What you need to do: Output all of the data below without changing a word, and exclude the pictures.

··· Dataset extract

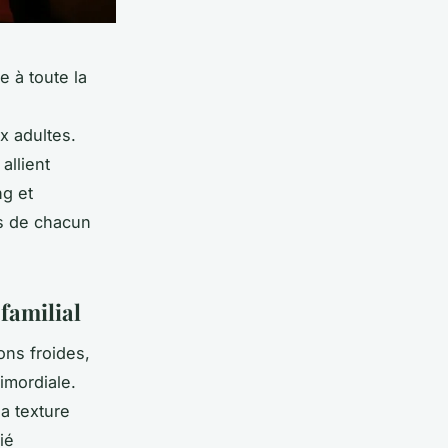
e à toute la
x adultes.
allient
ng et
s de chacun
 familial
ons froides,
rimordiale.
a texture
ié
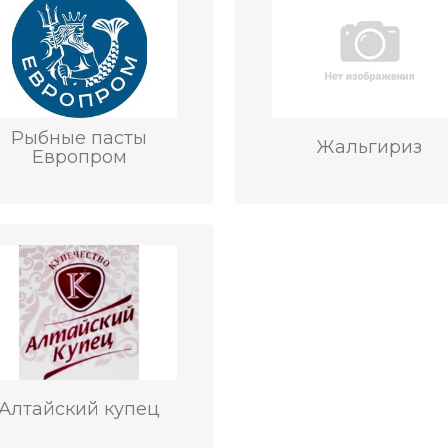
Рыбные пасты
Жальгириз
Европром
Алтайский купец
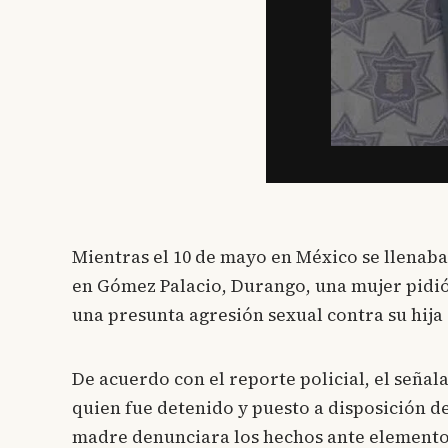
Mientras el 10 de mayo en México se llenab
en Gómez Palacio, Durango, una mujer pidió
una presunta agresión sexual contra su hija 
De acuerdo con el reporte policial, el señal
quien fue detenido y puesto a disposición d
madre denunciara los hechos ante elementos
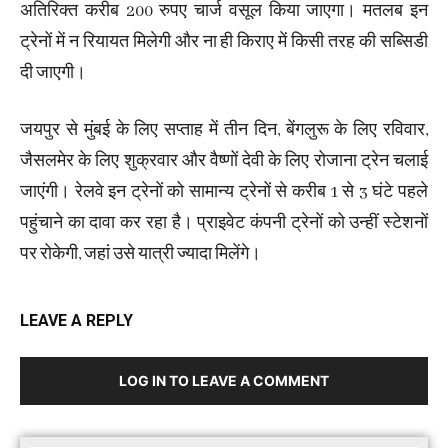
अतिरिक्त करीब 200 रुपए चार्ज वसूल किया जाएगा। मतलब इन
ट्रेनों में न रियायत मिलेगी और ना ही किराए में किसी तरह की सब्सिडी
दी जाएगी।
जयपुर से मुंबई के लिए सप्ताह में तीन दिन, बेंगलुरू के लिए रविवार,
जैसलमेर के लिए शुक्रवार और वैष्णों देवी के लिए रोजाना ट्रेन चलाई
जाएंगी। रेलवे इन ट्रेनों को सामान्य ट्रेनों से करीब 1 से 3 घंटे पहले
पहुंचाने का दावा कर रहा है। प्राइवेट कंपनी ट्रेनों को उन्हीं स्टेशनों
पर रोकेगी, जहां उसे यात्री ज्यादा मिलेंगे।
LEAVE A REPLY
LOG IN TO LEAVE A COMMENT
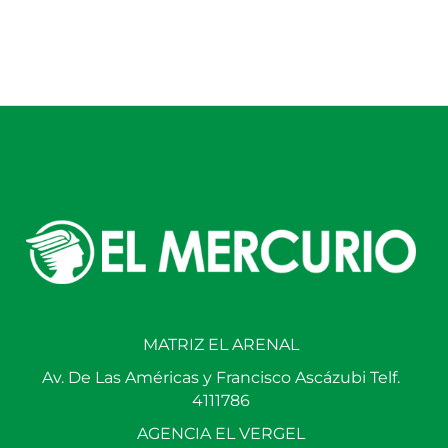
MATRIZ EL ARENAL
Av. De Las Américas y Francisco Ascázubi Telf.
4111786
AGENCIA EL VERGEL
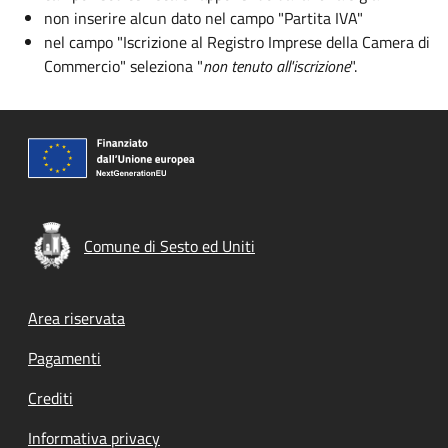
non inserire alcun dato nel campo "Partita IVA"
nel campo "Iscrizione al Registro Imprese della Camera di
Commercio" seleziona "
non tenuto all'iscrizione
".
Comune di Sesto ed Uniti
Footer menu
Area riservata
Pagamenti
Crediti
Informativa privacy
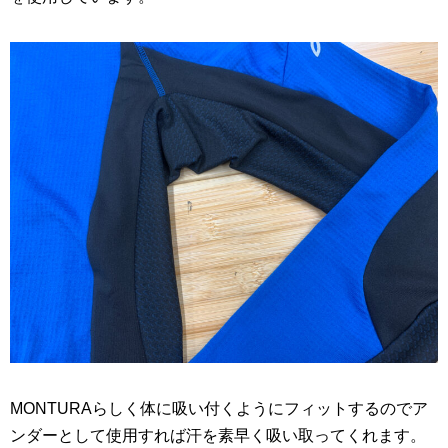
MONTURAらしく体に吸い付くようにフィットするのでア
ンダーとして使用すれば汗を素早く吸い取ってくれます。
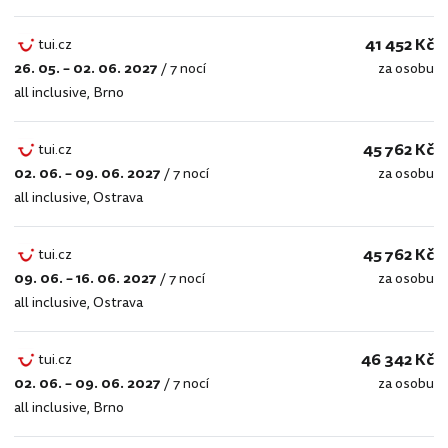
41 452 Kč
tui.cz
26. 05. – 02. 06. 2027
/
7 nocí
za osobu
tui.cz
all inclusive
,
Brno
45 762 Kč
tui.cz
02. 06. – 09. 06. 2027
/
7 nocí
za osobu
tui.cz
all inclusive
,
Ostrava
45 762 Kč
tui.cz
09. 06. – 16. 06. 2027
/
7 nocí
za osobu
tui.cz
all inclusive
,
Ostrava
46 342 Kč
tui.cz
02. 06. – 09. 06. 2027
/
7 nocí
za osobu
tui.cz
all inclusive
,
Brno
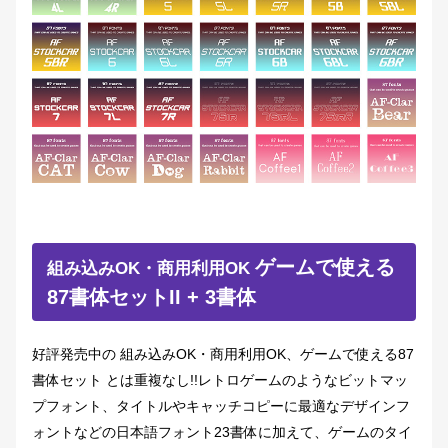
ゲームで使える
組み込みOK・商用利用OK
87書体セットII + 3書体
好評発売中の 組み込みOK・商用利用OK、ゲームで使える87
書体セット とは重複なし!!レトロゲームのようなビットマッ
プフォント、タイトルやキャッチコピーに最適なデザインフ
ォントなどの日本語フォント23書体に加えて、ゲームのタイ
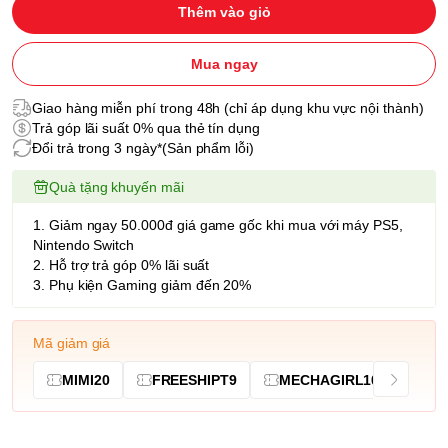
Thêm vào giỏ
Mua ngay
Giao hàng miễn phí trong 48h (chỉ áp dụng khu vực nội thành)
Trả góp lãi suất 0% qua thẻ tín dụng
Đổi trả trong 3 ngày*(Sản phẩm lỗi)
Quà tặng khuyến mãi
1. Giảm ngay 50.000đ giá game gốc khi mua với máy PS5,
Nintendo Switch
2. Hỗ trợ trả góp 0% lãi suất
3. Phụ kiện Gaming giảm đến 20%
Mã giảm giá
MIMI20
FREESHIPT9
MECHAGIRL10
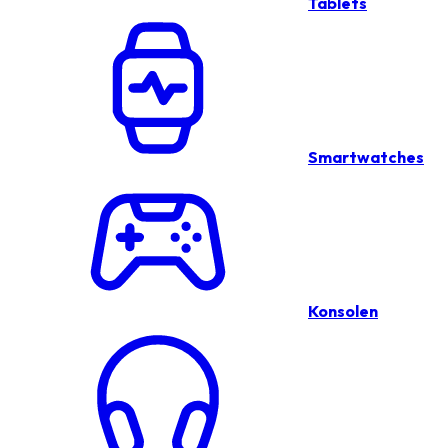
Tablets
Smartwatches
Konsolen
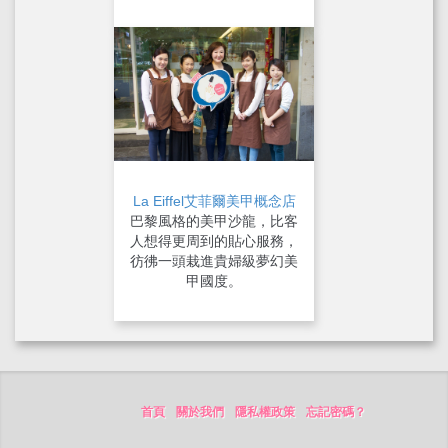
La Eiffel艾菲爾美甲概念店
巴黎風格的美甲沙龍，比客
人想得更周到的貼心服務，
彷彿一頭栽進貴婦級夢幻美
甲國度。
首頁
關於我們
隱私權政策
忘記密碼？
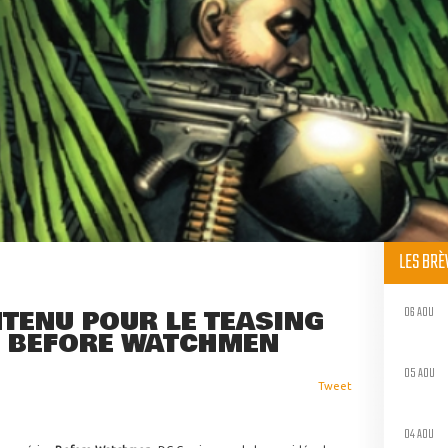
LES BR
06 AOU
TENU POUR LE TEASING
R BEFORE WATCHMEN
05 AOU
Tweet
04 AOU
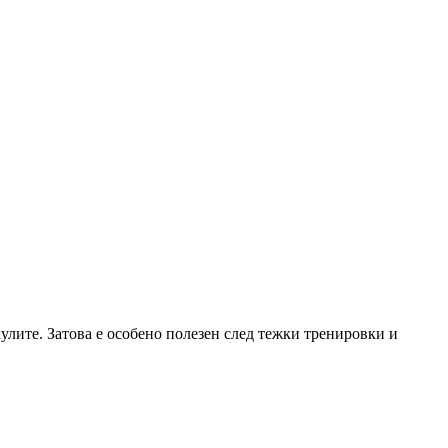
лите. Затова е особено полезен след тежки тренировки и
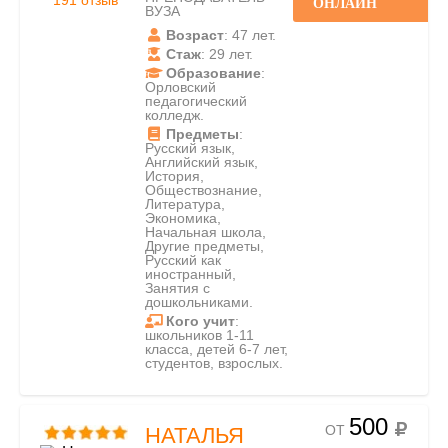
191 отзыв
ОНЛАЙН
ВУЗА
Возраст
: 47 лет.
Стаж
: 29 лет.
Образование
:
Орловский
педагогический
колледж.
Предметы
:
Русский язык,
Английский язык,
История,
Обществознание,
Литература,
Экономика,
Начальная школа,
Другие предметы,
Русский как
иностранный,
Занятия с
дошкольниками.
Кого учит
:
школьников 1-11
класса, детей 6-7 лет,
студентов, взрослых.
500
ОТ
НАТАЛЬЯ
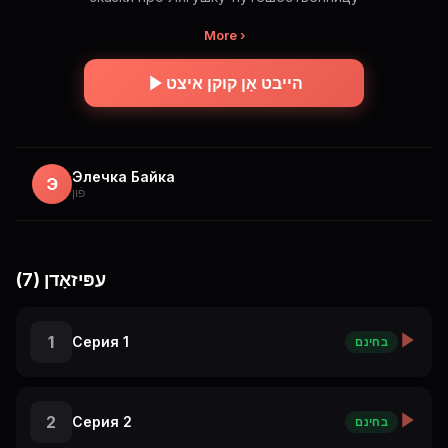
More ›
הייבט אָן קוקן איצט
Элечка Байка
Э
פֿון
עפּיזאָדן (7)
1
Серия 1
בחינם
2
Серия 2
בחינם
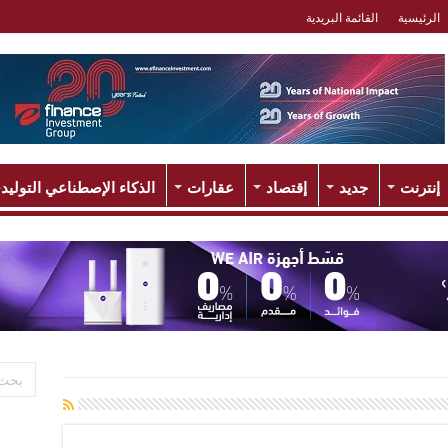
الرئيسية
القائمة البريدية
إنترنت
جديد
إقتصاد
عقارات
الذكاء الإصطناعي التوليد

······

Answer to the exercise:
e à toute la
x adultes.
allient
ng et
s de chacun
 familial
ons froides,
rimordiale.
a texture
ié
Рыбные пасты
Жальгириз
Европром
Алтайский купец
Mientras el 10 de mayo en México se llenab
en Gómez Palacio, Durango, una mujer pidió
una presunta agresión sexual contra su hija 
De acuerdo con el reporte policial, el señal
quien fue detenido y puesto a disposición d
madre denunciara los hechos ante elementos
अतिरिक्त करीब 200 रुपए चार्ज वसूल किया जाएगा। मतलब इन
ट्रेनों में न रियायत मिलेगी और ना ही किराए में किसी तरह की सब्सिडी
दी जाएगी।
जयपुर से मुंबई के लिए सप्ताह में तीन दिन, बेंगलुरू के लिए रविवार,
जैसलमेर के लिए शुक्रवार और वैष्णों देवी के लिए रोजाना ट्रेन चलाई
जाएंगी। रेलवे इन ट्रेनों को सामान्य ट्रेनों से करीब 1 से 3 घंटे पहले
पहुंचाने का दावा कर रहा है। प्राइवेट कंपनी ट्रेनों को उन्हीं स्टेशनों
पर रोकेगी, जहां उसे यात्री ज्यादा मिलेंगे।
LEAVE A REPLY
LOG IN TO LEAVE A COMMENT
MATRIZ EL ARENAL
Av. De Las Américas y Francisco Ascázubi Telf.
4111786
AGENCIA EL VERGEL
non inserire alcun dato nel campo "Partita IVA"
nel campo "Iscrizione al Registro Imprese della Camera di
Commercio" seleziona "
non tenuto all'iscrizione
".
Comune di Sesto ed Uniti
Footer menu
Area riservata
Pagamenti
Crediti
Informativa privacy
MONTURAらしく体に吸い付くようにフィットするのでア
ンダーとして使用すれば汗を素早く吸い取ってくれます。
41 452 Kč
tui.cz
26. 05. – 02. 06. 2027
/
7 nocí
za osobu
tui.cz
all inclusive
,
Brno
45 762 Kč
tui.cz
02. 06. – 09. 06. 2027
/
7 nocí
za osobu
tui.cz
all inclusive
,
Ostrava
45 762 Kč
tui.cz
09. 06. – 16. 06. 2027
/
7 nocí
za osobu
tui.cz
all inclusive
,
Ostrava
46 342 Kč
tui.cz
02. 06. – 09. 06. 2027
/
7 nocí
za osobu
tui.cz
all inclusive
,
Brno
ゲームで使える
組み込みOK・商用利用OK
87書体セットII + 3書体
好評発売中の 組み込みOK・商用利用OK、ゲームで使える87
書体セット とは重複なし!!レトロゲームのようなビットマッ
プフォント、タイトルやキャッチコピーに最適なデザインフ
ォントなどの日本語フォント23書体に加えて、ゲームのタイ
Thêm vào giỏ
Mua ngay
Giao hàng miễn phí trong 48h (chỉ áp dụng khu vực nội thành)
Trả góp lãi suất 0% qua thẻ tín dụng
Đổi trả trong 3 ngày*(Sản phẩm lỗi)
Quà tặng khuyến mãi
1. Giảm ngay 50.000đ giá game gốc khi mua với máy PS5,
Nintendo Switch
2. Hỗ trợ trả góp 0% lãi suất
3. Phụ kiện Gaming giảm đến 20%
Mã giảm giá
MIMI20
FREESHIPT9
MECHAGIRL10
Tablets
Smartwatches
Konsolen
La Eiffel艾菲爾美甲概念店
巴黎風格的美甲沙龍，比客
人想得更周到的貼心服務，
彷彿一頭栽進貴婦級夢幻美
甲國度。
首頁
關於我們
隱私權政策
忘記密碼？
LES BR
06 AOU
TENU POUR LE TEASING
R BEFORE WATCHMEN
05 AOU
Tweet
04 AOU
лите. Затова е особено полезен след тежки тренировки и
191 отзыв
ОНЛАЙН
ВУЗА
Возраст
: 47 лет.
Стаж
: 29 лет.
Образование
:
Орловский
педагогический
колледж.
Предметы
:
Русский язык,
Английский язык,
История,
Обществознание,
Литература,
Экономика,
Начальная школа,
Другие предметы,
Русский как
иностранный,
Занятия с
дошкольниками.
Кого учит
:
школьников 1-11
класса, детей 6-7 лет,
студентов, взрослых.
500
ОТ
НАТАЛЬЯ
More ›
הייבט אָן קוקן איצט
Элечка Байка
Э
פֿון
עפּיזאָדן (7)
1
Серия 1
בחינם
2
Серия 2
בחינם
الرئيسية
القائمة البريدية
إنترنت
جديد
إقتصاد
عقارات
الذكاء الإصطناعي التوليد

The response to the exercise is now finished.